> **TASKS TO COMPLETE**:
1 > In the news report on the Kaseya attack, which IT subcontractor of Coop was hit?
2 > List every organization that the news report on the Kaseya attack names.
3 > Reproduce the part of the Kaseya report that begins with the words "Hackers demand $70m" and ends with "around the world.".

> **EXERCISE TEXT**:

____________________

Hackers demand $70m after Kaseya attack

Hackers were demanding $70 million in bitcoin in exchange for data stolen during an attack on a US IT company that has shuttered hundreds of Swedish supermarkets. Researchers believe more than 1,000 companies could have been affected by the attack on Miami-based firm Kaseya, which provides IT services to some 40,000 businesses around the world.

The FBI warned Sunday that the scale of the “ransomware” attack — a form of digital hostage-taking where hackers encrypt victims’ data and then demand money for restored access — is so large that it may be “unable to respond to each victim individually”. Sweden’s Coop supermarket chain was among the most high-profile victims, with “a majority” of their 800 stores still closed three days after the hack paralysed its cash registers, spokesman Kevin Bell told AFP.

Coop is not a direct customer of Kaseya’s, but its IT subcontractor Visma Esscom was hit by the attack. Bell stressed that the situation was looking “positive compared to a few days ago”, but the few hundred stores that have reopened were relying on alternative payment solutions, such as customers paying using their smartphones.

____________________

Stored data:
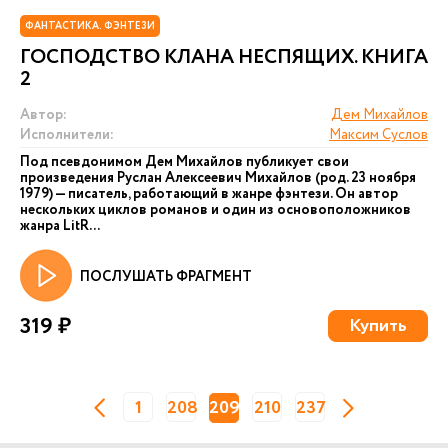
ФАНТАСТИКА. ФЭНТЕЗИ
ГОСПОДСТВО КЛАНА НЕСПЯЩИХ. КНИГА
2
Автор:
Дем Михайлов
Исполнители:
Максим Суслов
Под псевдонимом Дем Михайлов публикует свои
произведения Руслан Алексеевич Михайлов (род. 23 ноября
1979) — писатель, работающий в жанре фэнтези. Он автор
нескольких циклов романов и один из основоположников
жанра LitR...
ПОСЛУШАТЬ ФРАГМЕНТ
319 ₽
Купить
1
208
209
210
237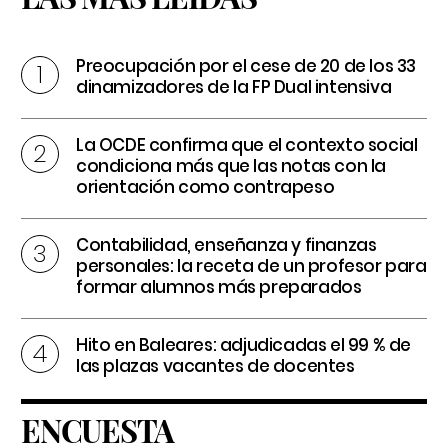
Preocupación por el cese de 20 de los 33
dinamizadores de la FP Dual intensiva
La OCDE confirma que el contexto social
condiciona más que las notas con la
orientación como contrapeso
Contabilidad, enseñanza y finanzas
personales: la receta de un profesor para
formar alumnos más preparados
Hito en Baleares: adjudicadas el 99 % de
las plazas vacantes de docentes
ENCUESTA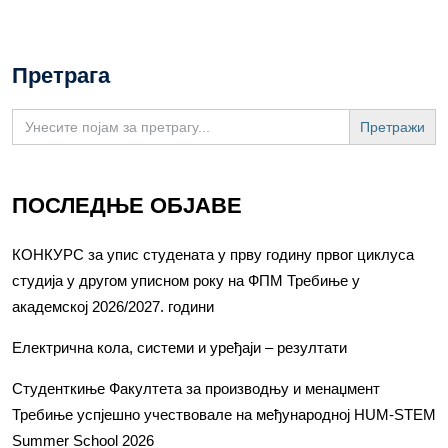
Претрага
Search
for:
ПОСЛЕДЊЕ ОБЈАВЕ
КОНКУРС за упис студената у прву годину првог циклуса
студија у другом уписном року на ФПМ Требиње у
академској 2026/2027. години
Електрична кола, системи и уређаји – резултати
Студенткиње Факултета за производњу и менаџмент
Требиње успјешно учествовале на међународној HUM-STEM
Summer School 2026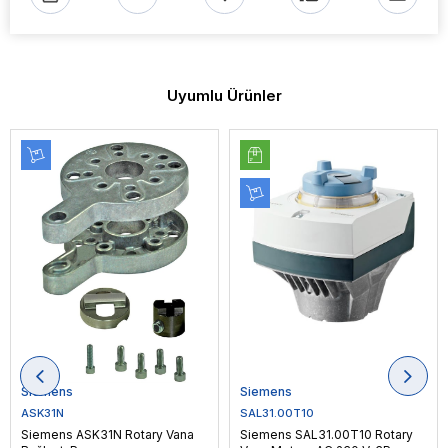
Uyumlu Ürünler
Siemens
Siemens
ASK31N
SAL31.00T10
Siemens ASK31N Rotary Vana
Siemens SAL31.00T10 Rotary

____________________

> **RESULTS OF THE EXERCISE**:
1 > Visma Esscom

2 > Kaseya, the FBI, Coop, AFP, Visma Esscom

3 >
Hackers demand $70m after Kaseya attack

Hackers were demanding $70 million in bitcoin in exchange for data stolen during an attack on a US IT company that has shuttered hundreds of Swedish supermarkets. Researchers believe more than 1,000 companies could have been affected by the attack on Miami-based firm Kaseya, which provides IT services to some 40,000 businesses around the world.